Negotiators for the major political groups in Iraq say they plan to reopen the Iraqi parliament by Tuesday and announce the new government's top leaders. Negotiators are trying to include as many groups as possible in the new government, but they are also under pressure from Iraqis who are expressing growing frustration over the delays.
Negotiators for the major Shi'ite and Kurdish political groups say the parliament, which was elected nearly two months ago, but only inaugurated last week, will re-convene in order to elect the senior leaders.
A negotiator for the Shi'ite group, former Oil Minister Ibrahim Bahr al-Ulum, says negotiators have completed what he calls Phase One, which is a set of principles to guide the formation of the new government.
"We are in Phase Two now, including agreement about the principal [major] positions of the state: the presidential council and the chief of parliament, as well as the prime minister," he said.

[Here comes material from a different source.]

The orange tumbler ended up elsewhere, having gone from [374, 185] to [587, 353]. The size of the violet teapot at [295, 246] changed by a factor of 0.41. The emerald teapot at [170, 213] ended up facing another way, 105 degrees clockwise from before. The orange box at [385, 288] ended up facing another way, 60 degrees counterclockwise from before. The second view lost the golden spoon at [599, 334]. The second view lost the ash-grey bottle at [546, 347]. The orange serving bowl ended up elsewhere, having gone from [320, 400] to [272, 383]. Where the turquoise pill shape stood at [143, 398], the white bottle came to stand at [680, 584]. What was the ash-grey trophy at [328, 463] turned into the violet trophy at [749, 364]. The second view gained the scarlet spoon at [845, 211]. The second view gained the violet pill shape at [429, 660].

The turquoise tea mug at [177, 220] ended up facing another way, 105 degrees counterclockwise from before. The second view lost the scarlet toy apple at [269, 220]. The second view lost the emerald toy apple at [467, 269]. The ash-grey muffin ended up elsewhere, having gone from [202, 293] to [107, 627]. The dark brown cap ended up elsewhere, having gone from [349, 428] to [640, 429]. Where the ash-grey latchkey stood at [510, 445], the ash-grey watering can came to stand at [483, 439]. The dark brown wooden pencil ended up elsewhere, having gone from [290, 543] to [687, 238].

The leader of one of the main Kurdish groups, Jalal Talabani, concurred, saying in a [al-Arabiya] television interview that the negotiators have agreed on most of the leadership points.
Mr. Talabani said agreement has been reached on the posts of president and prime minister, and talks continue on the ministerial portfolios.

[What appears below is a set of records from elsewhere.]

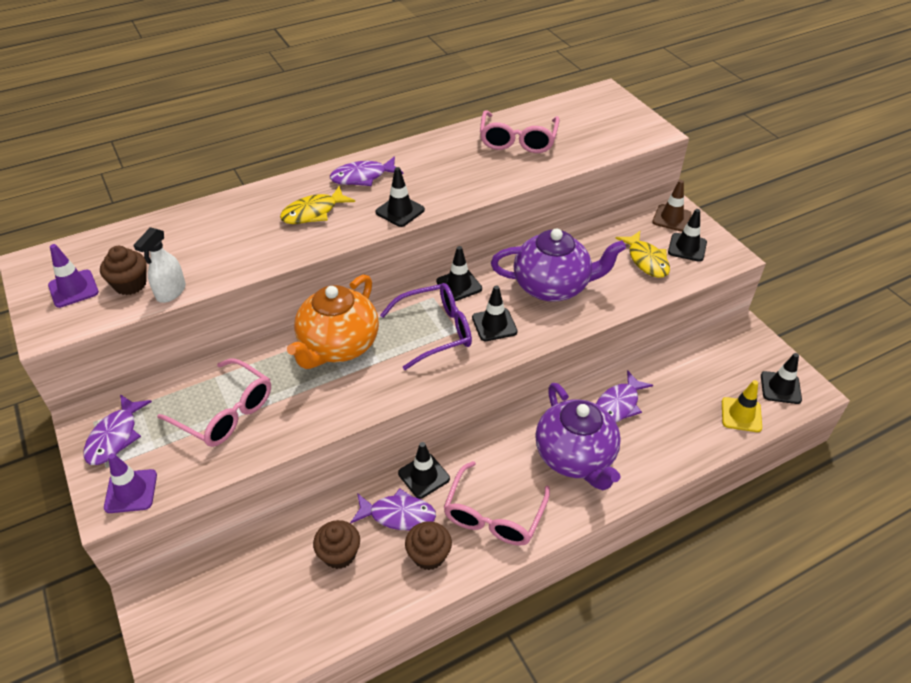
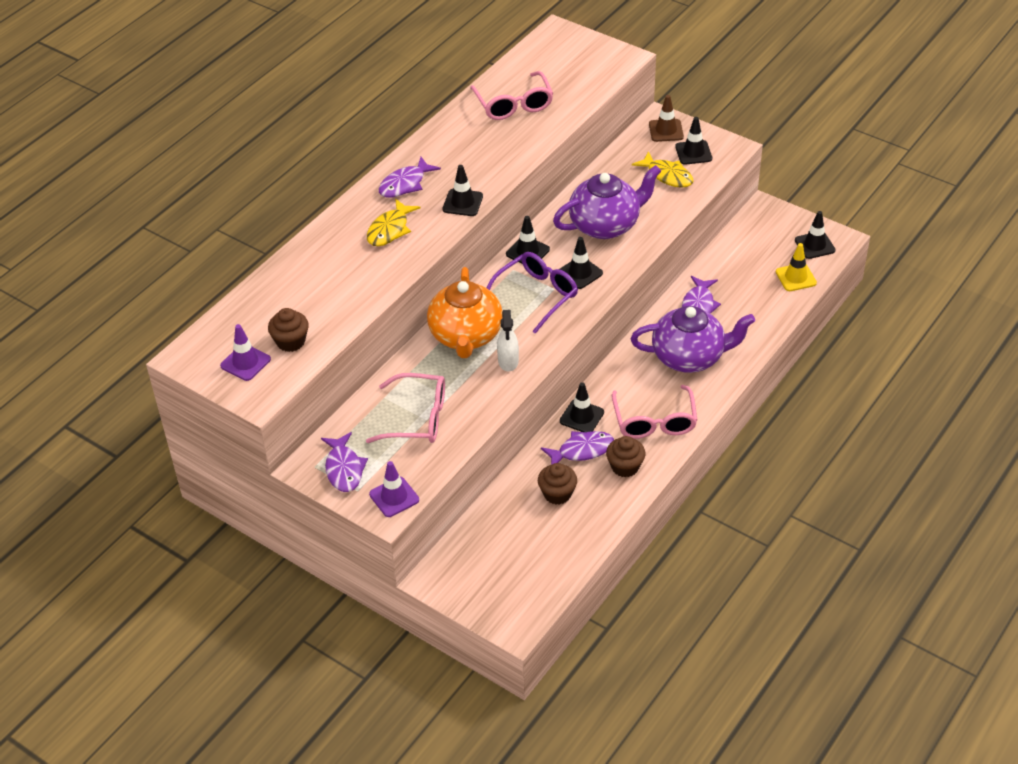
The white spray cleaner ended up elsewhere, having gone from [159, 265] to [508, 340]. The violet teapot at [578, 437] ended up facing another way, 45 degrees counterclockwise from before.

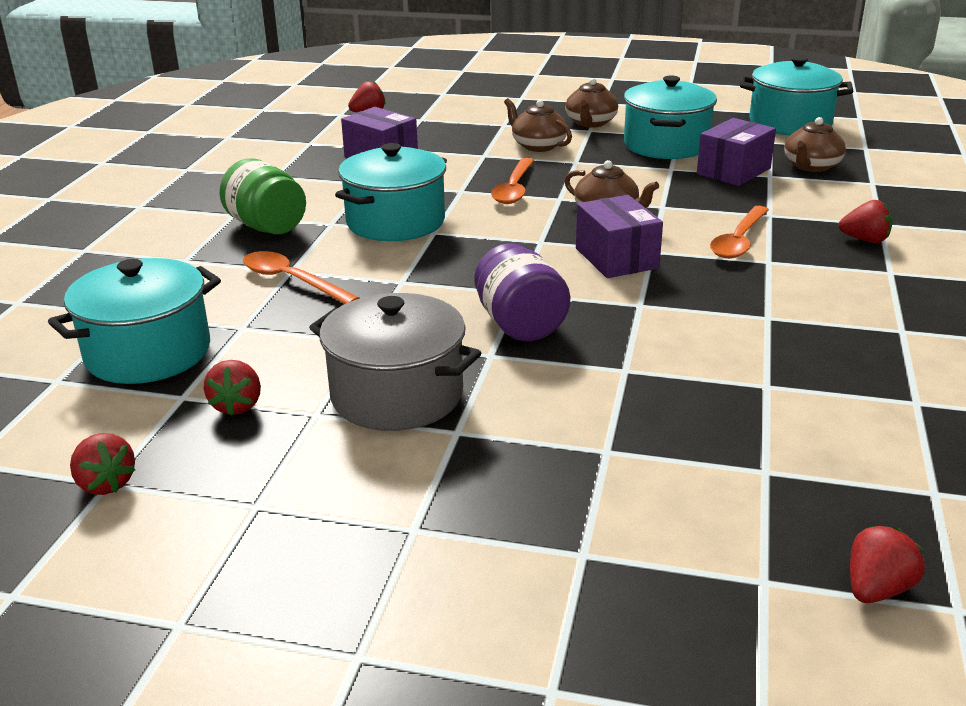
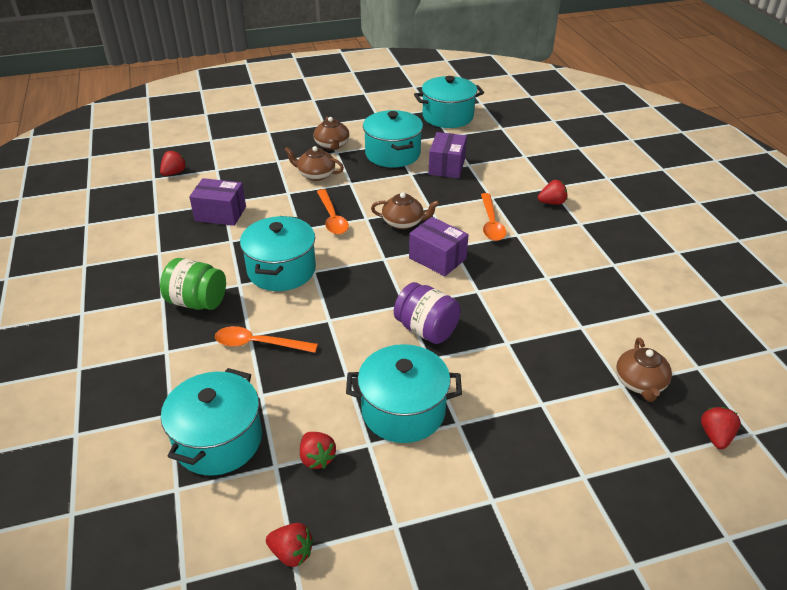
The dark brown teapot ended up elsewhere, having gone from [815, 144] to [644, 370]. What was the ash-grey cooking pot at [395, 362] turned into the turquoise cooking pot at [404, 393].

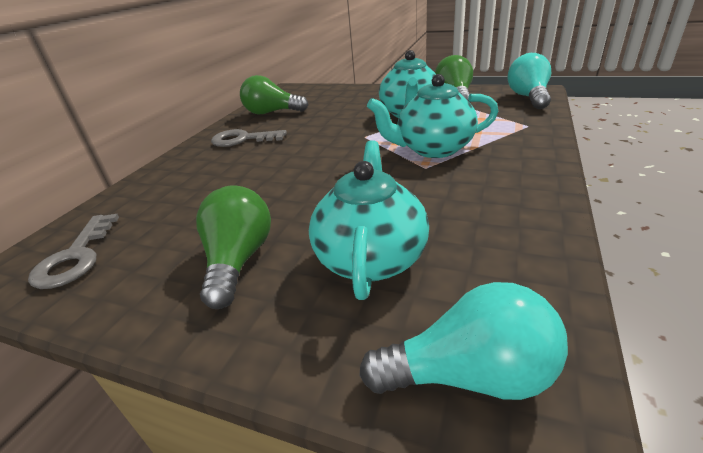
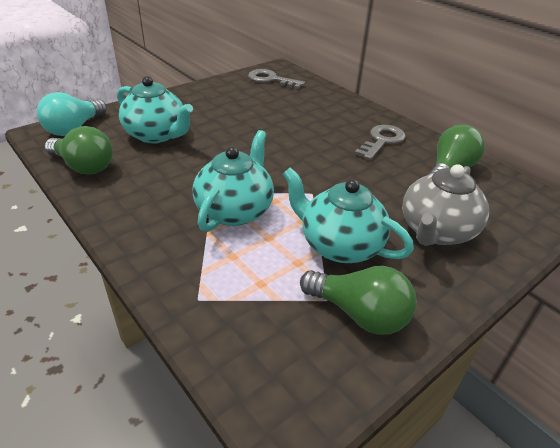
The second view lost the turquoise bulb at [529, 81]. The emerald bulb ended up elsewhere, having gone from [233, 247] to [79, 150]. The second view gained the ash-grey teapot at [445, 205].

Reports say agreement has been reached to allocate the presidency to the Kurdish group, the post of prime minister to a Shi'ite leader, and the speaker-of-parliament job to a Sunni.
Shi'ite parties won more than half of the parliamentary seats in the elections in January. The Kurds came in second, with more than one-fourth of the seats.
Both groups say they are keen to include other parties in their government of national unity, especially Arab Sunnis. The Sunnis make up about one-fourth of the population, but won only a few parliamentary seats, because of a boycott of the elections.
A negotiator for the Sunni group, Mishan al-Juburi, says Arab Sunnis are pressing for an influential role in government, despite their relatively small presence in parliament.
He says his group believes it should receive a couple of the important ministries, like Finance and Defense.
The negotiations intensified this past week, after religious leaders warned that the delays were creating a climate of uncertainty that could worsen the security situation in Iraq.
Insurgents opposed to the formation of the new government carried out several suicide car bombings across the country, killing more than a dozen Iraqi security officials and several civilians.
The U.S. military Saturday announced that two American soldiers were killed and two others wounded by a suicide bomber in southern Baghdad. A third U.S. soldier was reportedly killed Friday in central Iraq.
Meanwhile, Iraq's Defense Ministry announced that security forces detained 120 suspected insurgents, including some foreigners, and seized tons of explosives south of Baghdad. The ministry said it believes the group was planning attacks during upcoming Arbaeen Shi'ite holy celebrations.